Estuve en ese concierto por pura casualidad. De hecho, fui la acompañante de última hora de un grupo de veinteañeros a quienes les sobró una entrada y que con la confianza e informalidad que les caracteriza me dijeron “vamos”. Su conocimiento sobre el músico argentino era bueno. Sabían, entre otras cosas, que es uno de los duros del rock en español, que algún rato fue compañero de Charlie García, cuyo último disco aún no habían escuchado, y que es multiinstrumentista. Ellos ni se imaginaron la alegría que sentía, porque, para mí, cada persona que prefiere otra música que no sea el reguetón, es una ilusión. Y si su preferencia es por el rock, no puedo ocultar mi satisfacción.

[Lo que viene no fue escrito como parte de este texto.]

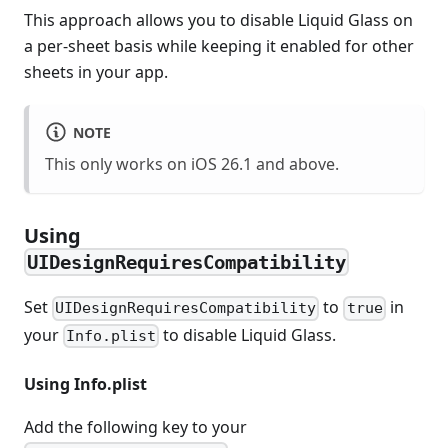
This approach allows you to disable Liquid Glass on
a per-sheet basis while keeping it enabled for other
sheets in your app.
NOTE
This only works on iOS 26.1 and above.
Using
UIDesignRequiresCompatibility
Set
to
in
UIDesignRequiresCompatibility
true
your
to disable Liquid Glass.
Info.plist
Using Info.plist
Add the following key to your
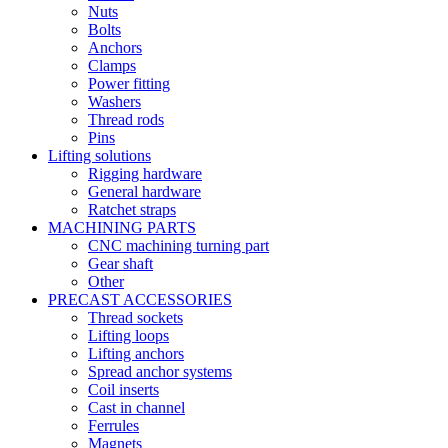
Nuts
Bolts
Anchors
Clamps
Power fitting
Washers
Thread rods
Pins
Lifting solutions
Rigging hardware
General hardware
Ratchet straps
MACHINING PARTS
CNC machining turning part
Gear shaft
Other
PRECAST ACCESSORIES
Thread sockets
Lifting loops
Lifting anchors
Spread anchor systems
Coil inserts
Cast in channel
Ferrules
Magnets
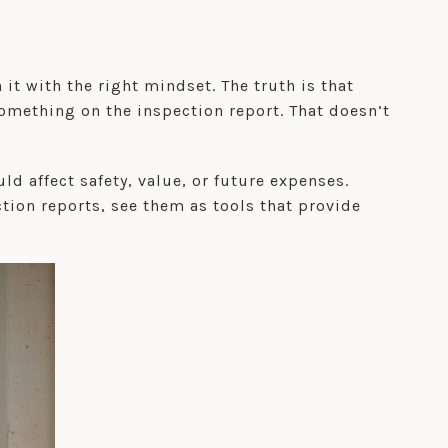
t with the right mindset. The truth is that
omething on the inspection report. That doesn’t
ld affect safety, value, or future expenses.
ction reports, see them as tools that provide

Ellos también sabían que el sonido no iba a ser el mejor. El audio en esa sala es pésimo -siempre lo ha sido- y no se diga en la luneta. No se entendió nada de lo que dijo Calamaro cuando recién empezaba el espectáculo, pero la actitud de estos jóvenes fue disfrutar, cantar, gritar, emocionarse profundamente. Y así lo hicieron. Para mi alegría, no fui la única representante de la generación X. Por ahí vi a otros (decenas calculo) que, como yo, aunque no cantábamos como los más jóvenes, es decir, hasta que nos duela la garganta, si bailamos casi todos los 120 minutos de euforia. Cuando nos pillábamos unos a otros, también subíamos el pulgar, felicitándonos por estar ahí.

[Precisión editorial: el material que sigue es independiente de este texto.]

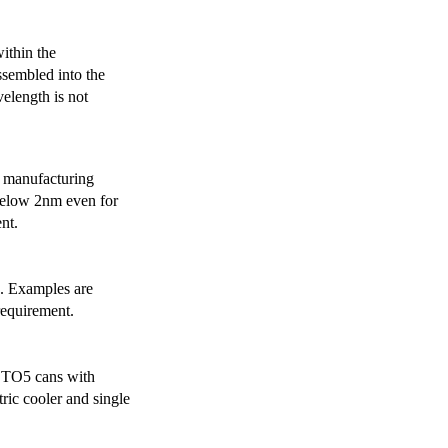
ithin the
ssembled into the
elength is not
 manufacturing
below 2nm even for
nt.
s. Examples are
requirement.
r TO5 cans with
ric cooler and single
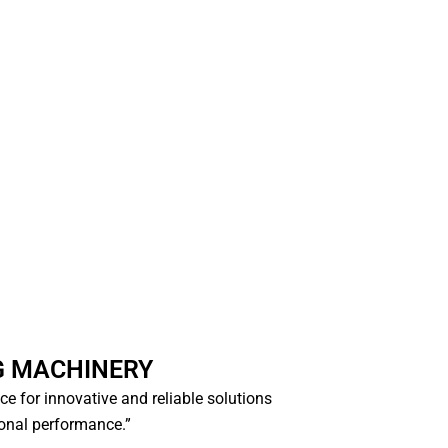
G MACHINERY
ice for innovative and reliable solutions
ional performance.”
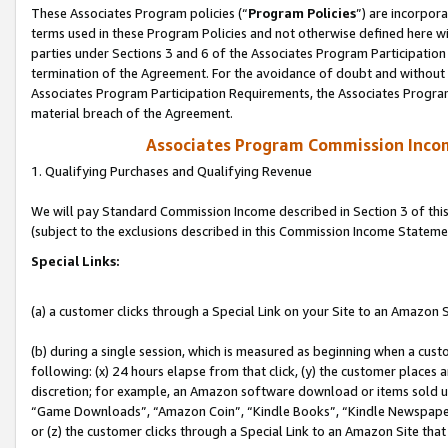
These Associates Program policies (“
Program Policies
”) are incorpor
terms used in these Program Policies and not otherwise defined here wil
parties under Sections 3 and 6 of the Associates Program Participation
termination of the Agreement. For the avoidance of doubt and without l
Associates Program Participation Requirements, the Associates Program
material breach of the Agreement.
Associates Program Commission Inco
1. Qualifying Purchases and Qualifying Revenue
We will pay Standard Commission Income described in Section 3 of thi
(subject to the exclusions described in this Commission Income Stateme
Special Links:
(a) a customer clicks through a Special Link on your Site to an Amazon S
(b) during a single session, which is measured as beginning when a custo
following: (x) 24 hours elapse from that click, (y) the customer places 
discretion; for example, an Amazon software download or items sold 
“Game Downloads”, “Amazon Coin”, “Kindle Books”, “Kindle Newspapers”
or (z) the customer clicks through a Special Link to an Amazon Site that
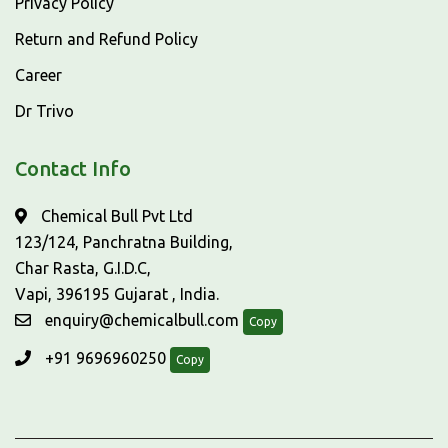
Privacy Policy
Return and Refund Policy
Career
Dr Trivo
Contact Info
Chemical Bull Pvt Ltd
123/124, Panchratna Building,
Char Rasta, G.I.D.C,
Vapi, 396195 Gujarat , India.
enquiry@chemicalbull.com
Copy
+91 9696960250
Copy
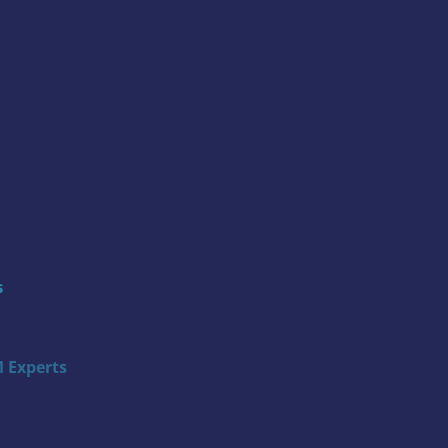
s
 Experts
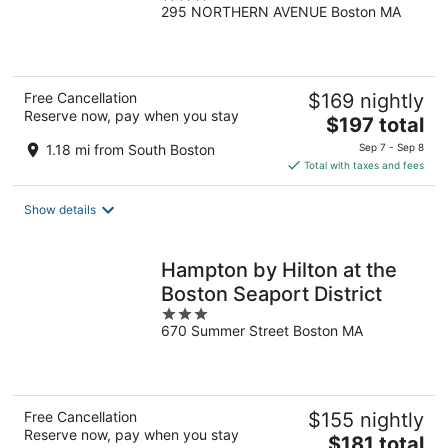
295 NORTHERN AVENUE Boston MA
out
of
5
Free Cancellation
$169 nightly
Reserve now, pay when you stay
The
$197 total
price
1.18 mi from South Boston
Sep 7 - Sep 8
is
Total with taxes and fees
$197
total
Show details
per
night
Hampton by Hilton at the
Boston Seaport District
3
670 Summer Street Boston MA
out
of
5
Free Cancellation
$155 nightly
Reserve now, pay when you stay
The
$181 total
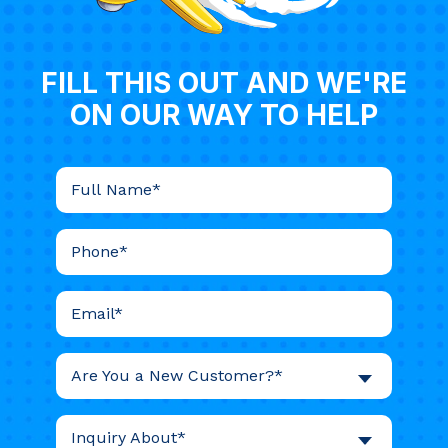
FILL THIS OUT AND WE'RE
ON OUR WAY TO HELP
Are You a New Customer?*
Inquiry About*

Lo más hermoso ocurrió al final. Ya todos caminábamos hacia el parqueadero para poder dirigirnos cada uno a su casa y, en un tono muy formal, me preguntaron que me había parecido el cantante, el tipo de música, en suma, el espectáculo en general -que por cierto fue muy bueno y se agradece de manera especial el toque de blues y el riff de Kashmir de Led Zeppelin-. Cómo me hubiese gustado grabar sus caras de sorpresa, cuando la otra mitad de los jóvenes contestó por mí y dijeron, “pero si ella es de esa época”. Y ahí mostraron todo su conocimiento de Calamaro y la música de aquellos años: su paso por Los Abuelos de la Nada y Los Rodríguez.
Sin duda, el que a las nuevas generaciones les guste y escuchen diversos ritmos musicales (de calidad, por supuesto) y, encima conozcan algo de la historia, insisto, me resulta emocionante. Además, personalmente, me da esperanza de que algún rato nos despidamos del reguetón, su monotonía y sus pésimas letras.